Henry Wadsworth Longfellow, ed. Poems of Places: An Anthology in 31 Volumes.
Germany: Vols. XVII–XVIII. 1876–79.

Miscellaneous

The Count’s Sowing

By Margaret J. Preston (1820–1897)

OFT had the Abbot of Rodenstein,

Piously praying within his stall,

Under the castle by the Rhine,

Grudgingly craved the lands whose line

Bordered his convent garden-wall.

“Long have our fields been far too strait

For the growing needs of the Brotherhood;

These meadows we ’ll have or soon or late,

A part and parcel of our estate,

As sure as there ’s help in the Holy Rood.

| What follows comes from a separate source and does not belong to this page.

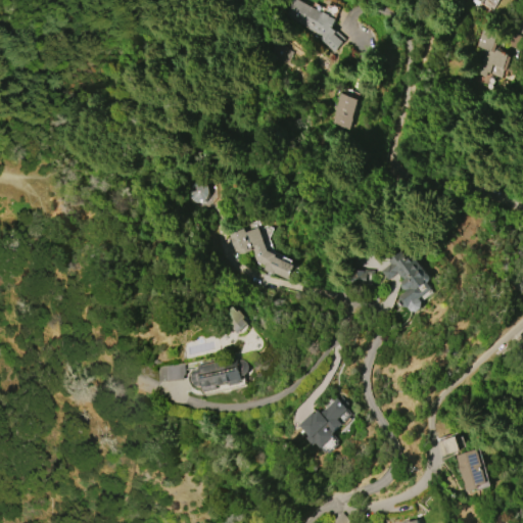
[(289,0),(297,0),(336,18),(331,28),(344,39),(334,51),(319,39),(322,36),(282,15),(289,0)]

“Lightly will matter an oath or twain,

If out of it come such good, I trow,

Vellum we have of an ancient stain,

Whereon we will write our title plain

As dated a hundred years ago.”

So mused the Abbot: and in his zeal

He rated the Count from year to year,

Who heard nor heeded the bold appeal;

For well he reckoned the royal seal

Whereby he could prove his tenure clear.

But worried and worn by long demand,

And weakened by hints of churchly threat,

He promised, at length, to yield the land

Forever and aye beneath his hand,

If one condition were fairly met.

“Now grant me your leave to sow once more,

A single crop in the meadows, mine,

The fief of my fathers heretofore;

And when it is ripe and had in store,

The soil you covet I thence resign.”

Full gladly the Abbot pledged him true,

In the Holy Name, all sealed and signed:

The seed it was sown, and the green blades grew

Fast under his eye; but strange to view

Were the stalks that bent in the waving wind.

One day, as he watched the field, a groan

Brake forth as if born of sudden fears;

“Ach Himmel! what hopes are overthrown!

The crop of acorns the Count hath sown

Will not be ripe for a hundred years!”